Periodontal Disease May Increase Risk for Early Death

July 31, 2007

by Nancy Volkers
InteliHealth News Service

INTELIHEALTH – Younger adults who have lost teeth because of periodontal disease may be at risk for early death, a study says.

The study involved 1,676 Swedish adults. They ranged from 30 to 40 years old when they started the study. Researchers kept track of them from 1985 to 2001. Each person was given a complete dental exam when first enrolled.

After 17 years, 40 of them had died. The people who died were much more likely to have periodontal disease. They also were more likely to have lost at least one molar tooth because of the disease. THe researchers concluded that people with periodontal disease and missing molars seemed to be at increased risk for early death from cancer and from cardiovascular problems.

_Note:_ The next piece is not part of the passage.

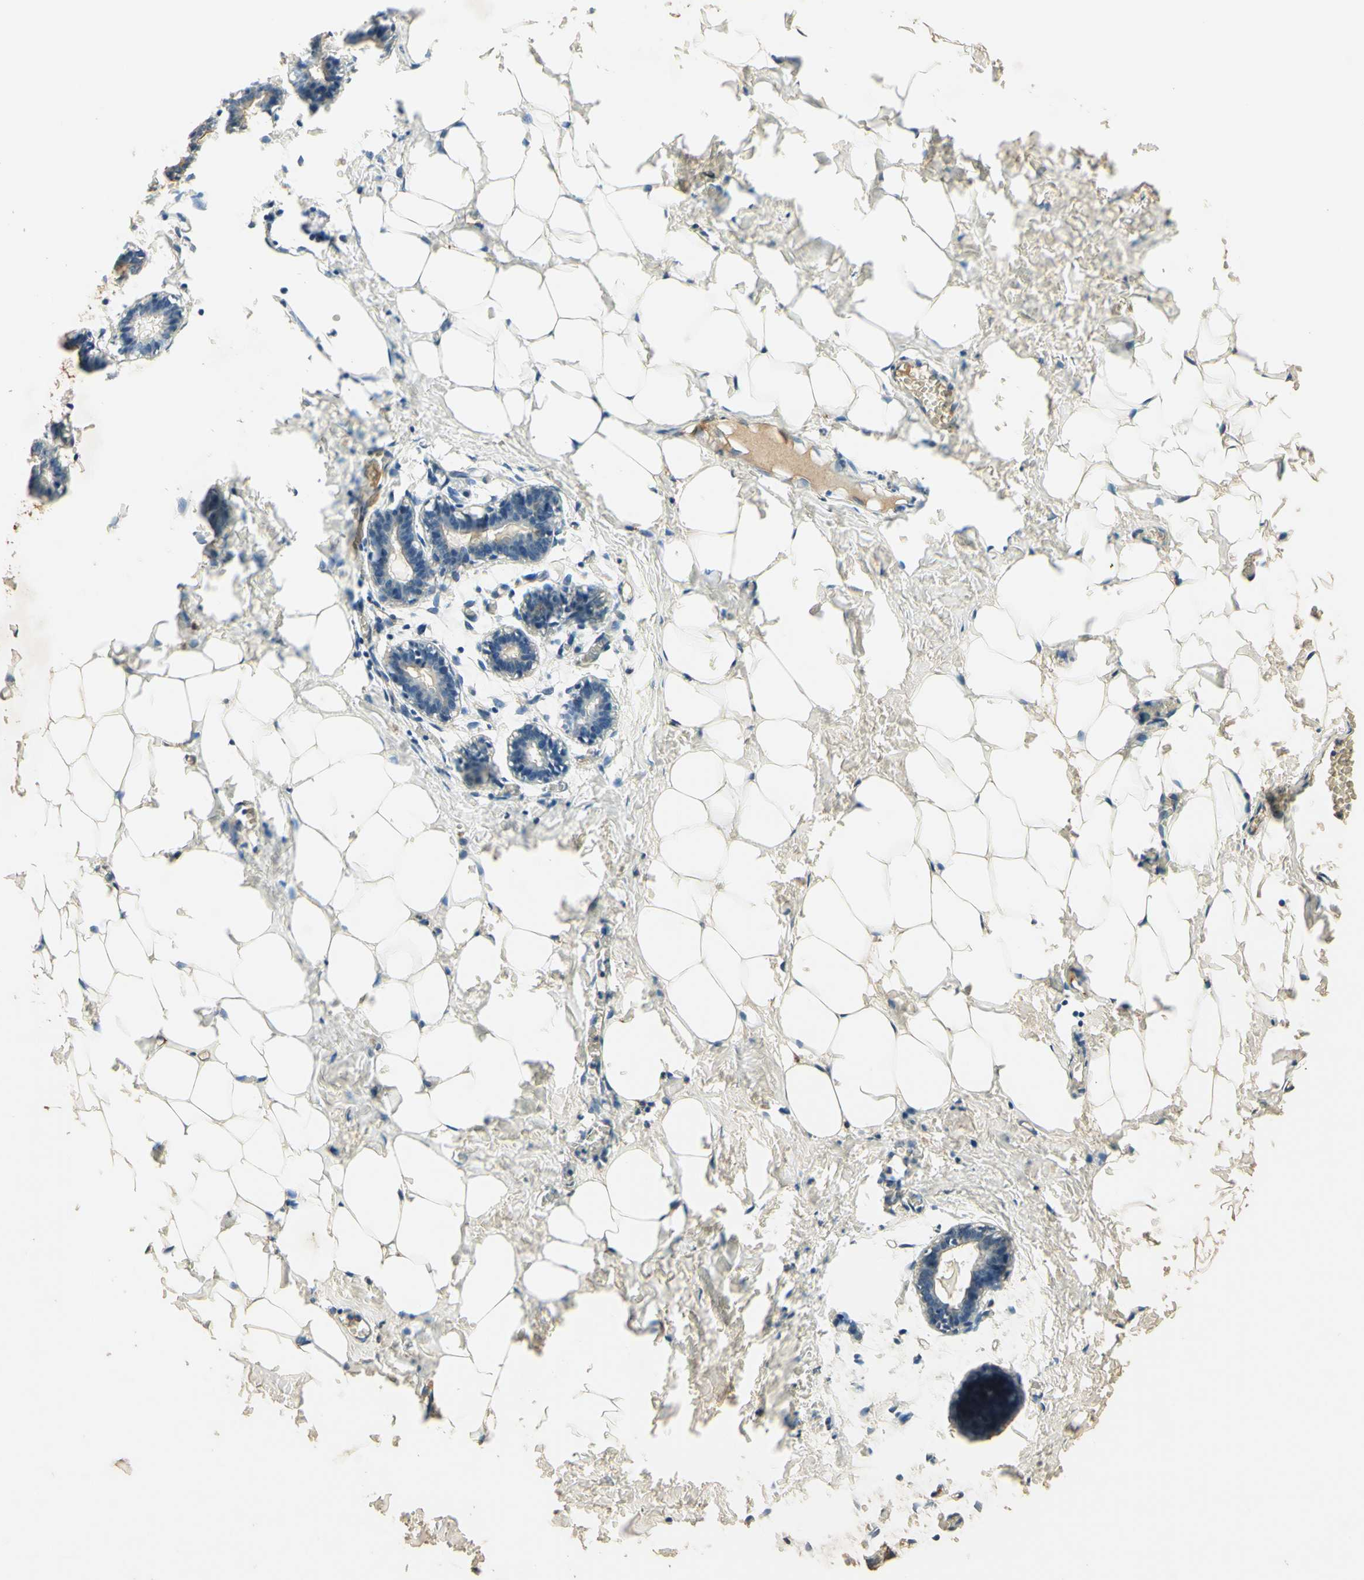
{"staining": {"intensity": "negative", "quantity": "none", "location": "none"}, "tissue": "breast", "cell_type": "Adipocytes", "image_type": "normal", "snomed": [{"axis": "morphology", "description": "Normal tissue, NOS"}, {"axis": "topography", "description": "Breast"}], "caption": "The photomicrograph shows no significant staining in adipocytes of breast.", "gene": "SMAD9", "patient": {"sex": "female", "age": 27}}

At its most severe, periodontal disease leads to bone loss in the jaw. This can cause teeth to become loose and fall out.

In 1998, a similar study was done by the U.S. Veterans Administration (VA). It was published in the Annals of Periodontology. The study kept track of 804 adults for more than 25 years. During that time, 166 died.

The VA researchers found that those who had lost the most bone in their jaws had an 85% increased risk of dying early, compared with people who had lost the least bone. That’s even higher than the 52% increased risk of early death among smokers in the study.

The VA study canceled out the effects of blood pressure, education, body mass index, family history of heart disease, age, and smoking and alcohol use. The study still found that bone loss due to periodontal disease increased a person’s risk of dying.

Both studies cancelled out the effects of some factors that are related to dying, such as age. But there were many other factors they could not rule out. More studies are needed to see whether periodontal disease with tooth loss truly is linked with premature death.

The Swedish study appears in the August issue of the Journal of Periodontal Research.